Mt Gravatt reflection

Very early yesterday we drove to Mt Gravatt (pdf), on the south side of Brisbane, and walked up and down and up and down and up and down for two and a half hours, burning off some of our holiday excesses. My brother-in-law Steve (pictured) is preparing to walk the challenging Kokoda Track in PNG next year, so was carrying all the right gear and 20 kg of dry dog food to make it a real exercise challenge. The smell of the bush and the sound of the birds made for a pleasant and peaceful experience.
Nestled on the flank of Mt Gravatt is the lovely campus of Griffith University. In 1987 I arrived in Brisbane from Canada with a mission to pursue a postgraduate degree studying social implications of computing. At the time, several books had appeared which forecast many of the changes we have since experienced due to technological affordances (although that term wasn't used then). For example, with the advent of debit cards and ATMs, few of us plan our weekly spending after a trip to the bank to get cash. In Sleepers Wake, Barry Jones (who I didn't know at the time) wrote about the changing face of industry in a knowledge economy. I was attracted to Griffith because it was a young, unorthodox institution up on a hill like my alma mater SFU. Before emigrating from Vancouver, I had obtained information about a programme about science and society that seemed to be appropriate for my study.
Only three days after arriving in the country, I took a bus up to the campus and met with Professor Tomlinson, with whom I had made an appointment by email (remember, the Internet did exist in 1987, but not the Web). We had an amicable meeting, but I was very disappointed to find that there was not a faculty member with the necessary ICT knowledge to provide adequate mentoring. Moreover, he had little advice about where to turn. I left Griffith completely disillusioned, having travelled halfway around the world with great expectations.
Later that year I enrolled in a Masters degree by coursework at University of NSW in Sydney. But I dropped it after only one semester as I found the faculty so engrossed in their own unrelated topics of research and completely dismissive of the needs of students. It took me almost two decades to cast aside my cynicism about Australian academia, a process that is not yet complete. The irony is that I went to The University of Sydney last year thinking that I was going to study organisational learning, but instead ended up studying exactly the sort of epistemological and theoretical approaches that relate technology to learning and learning to life. In other words, I ended up completing exactly the sort of study I might have done twenty years ago, but with greater insight, experience, purpose and maturity. In 1987 I did not understand the nature of self-directed postgraduate study.
So my timely return to Mt Gravatt yesterday brought all this back in sharp relief and like Steve's ardure up the slopes, reminds me about the challenging work I still have in front me.
Nestled on the flank of Mt Gravatt is the lovely campus of Griffith University. In 1987 I arrived in Brisbane from Canada with a mission to pursue a postgraduate degree studying social implications of computing.

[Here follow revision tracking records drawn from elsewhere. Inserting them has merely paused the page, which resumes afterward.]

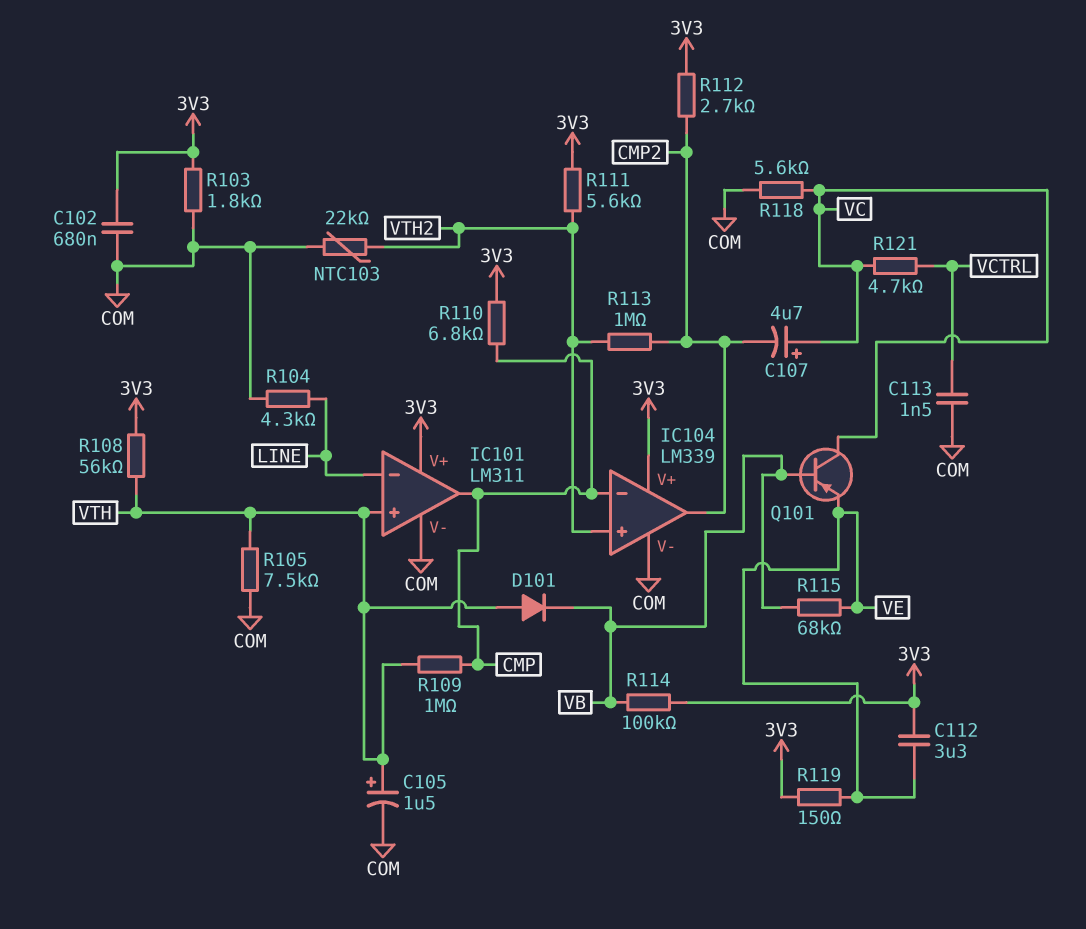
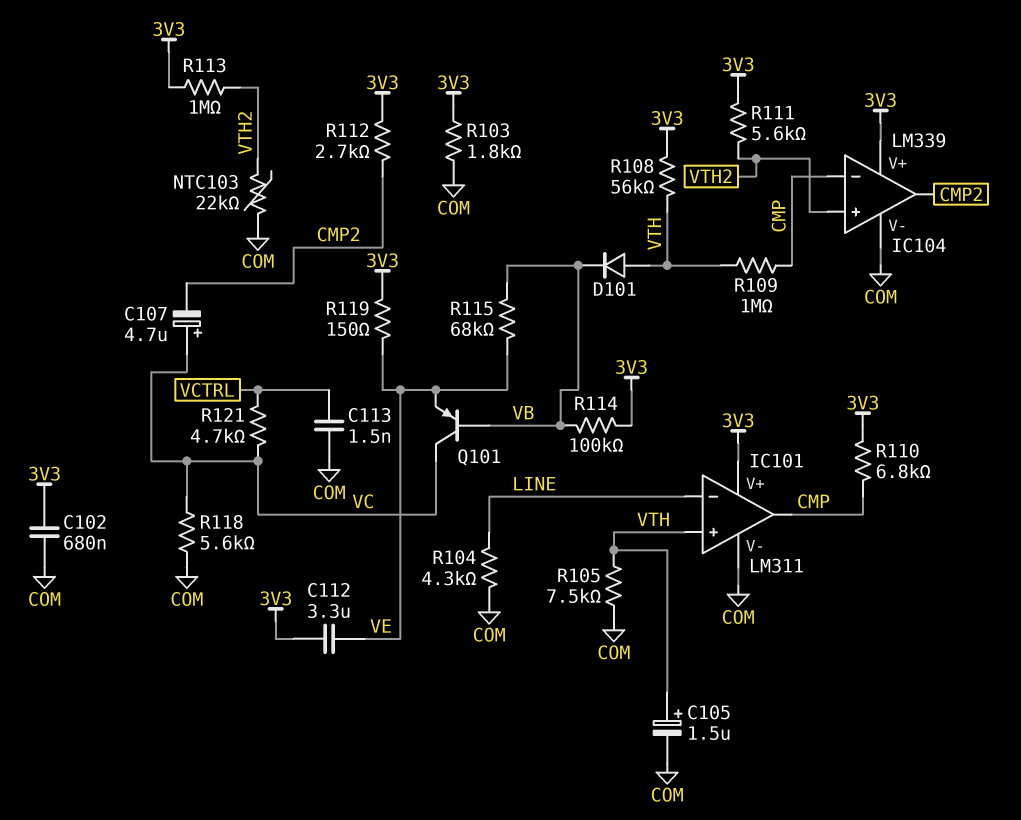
R113: 1M (CMP2, VTH2) -> 1M (3V3, VTH2)

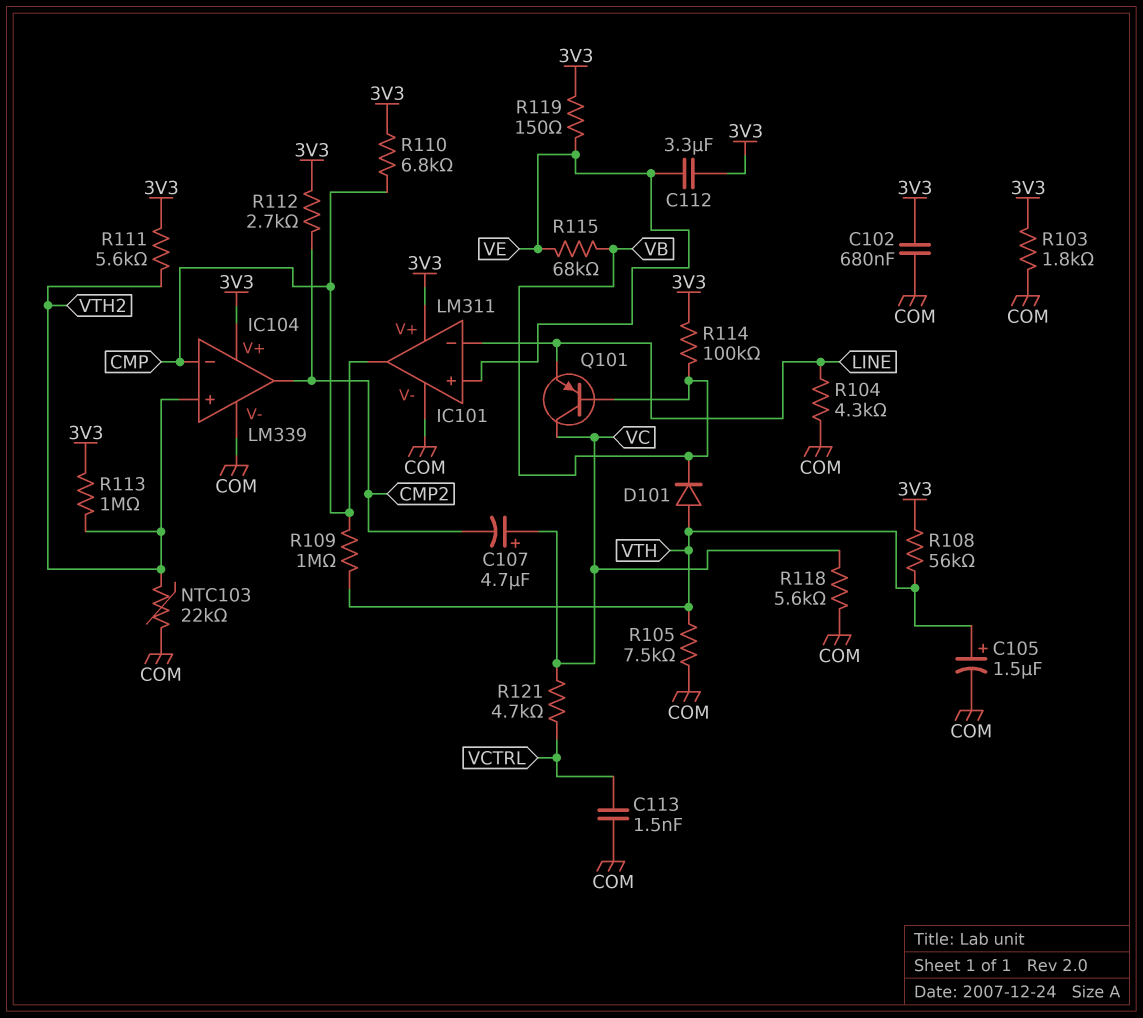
IC101 pin in+: VTH -> VE
Q101: PNP (B VB, C VC, E VE) -> PNP (B VB, C VC, E LINE)

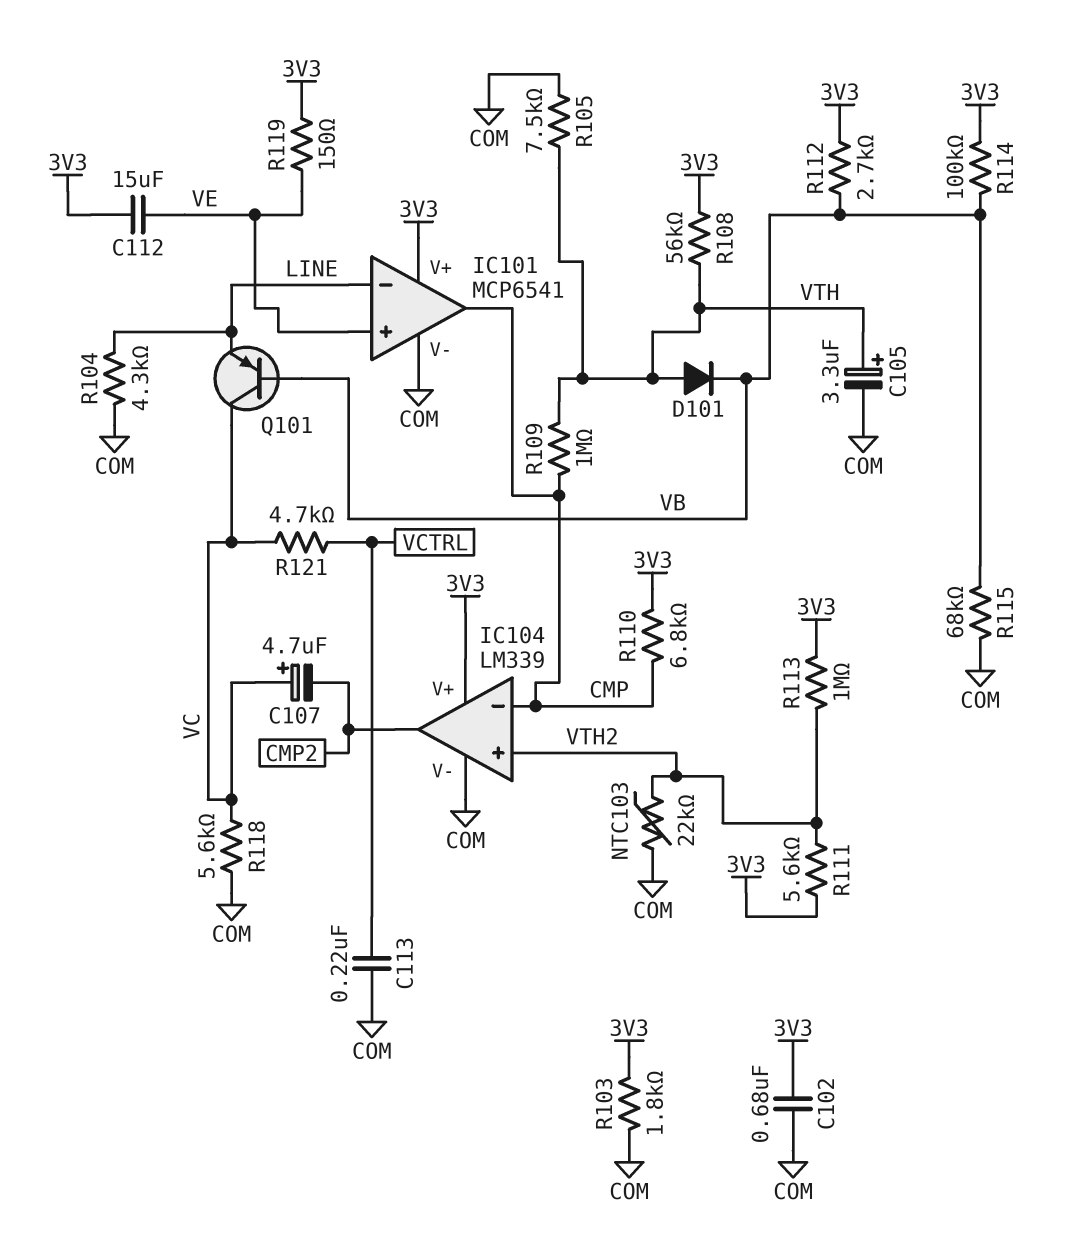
C105: 1.5uF (plus VTH, minus COM) -> 3.3uF (plus VTH, minus COM)
C112: 3.3uF (3V3, VE) -> 15uF (3V3, VE)
C113: 1.5nF (COM, VCTRL) -> 220nF (COM, VCTRL)
IC101: LM311 -> MCP6541
R112: 2.7k (3V3, CMP2) -> 2.7k (3V3, VB)
R115: 68k (VB, VE) -> 68k (COM, VB)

At the time, several books had appeared which forecast many of the changes we have since experienced due to technological affordances (although that term wasn't used then). For example, with the advent of debit cards and ATMs, few of us plan our weekly spending after a trip to the bank to get cash. In Sleepers Wake, Barry Jones (who I didn't know at the time) wrote about the changing face of industry in a knowledge economy. I was attracted to Griffith because it was a young, unorthodox institution up on a hill like my alma mater SFU. Before emigrating from Vancouver, I had obtained information about a programme about science and society that seemed to be appropriate for my study.

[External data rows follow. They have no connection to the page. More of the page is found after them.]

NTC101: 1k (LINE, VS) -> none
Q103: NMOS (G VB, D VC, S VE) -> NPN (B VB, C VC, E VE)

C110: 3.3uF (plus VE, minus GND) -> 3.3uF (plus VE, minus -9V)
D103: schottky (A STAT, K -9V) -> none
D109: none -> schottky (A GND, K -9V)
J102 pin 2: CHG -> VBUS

Only three days after arriving in the country, I took a bus up to the campus and met with Professor Tomlinson, with whom I had made an appointment by email (remember, the Internet did exist in 1987, but not the Web). We had an amicable meeting, but I was very disappointed to find that there was not a faculty member with the necessary ICT knowledge to provide adequate mentoring. Moreover, he had little advice about where to turn. I left Griffith completely disillusioned, having travelled halfway around the world with great expectations.
Later that year I enrolled in a Masters degree by coursework at University of NSW in Sydney. But I dropped it after only one semester as I found the faculty so engrossed in their own unrelated topics of research and completely dismissive of the needs of students. It took me almost two decades to cast aside my cynicism about Australian academia, a process that is not yet complete. The irony is that I went to The University of Sydney last year thinking that I was going to study organisational learning, but instead ended up studying exactly the sort of epistemological and theoretical approaches that relate technology to learning and learning to life. In other words, I ended up completing exactly the sort of study I might have done twenty years ago, but with greater insight, experience, purpose and maturity. In 1987 I did not understand the nature of self-directed postgraduate study.
So my timely return to Mt Gravatt yesterday brought all this back in sharp relief and like Steve's ardure up the slopes, reminds me about the challenging work I still have in front me.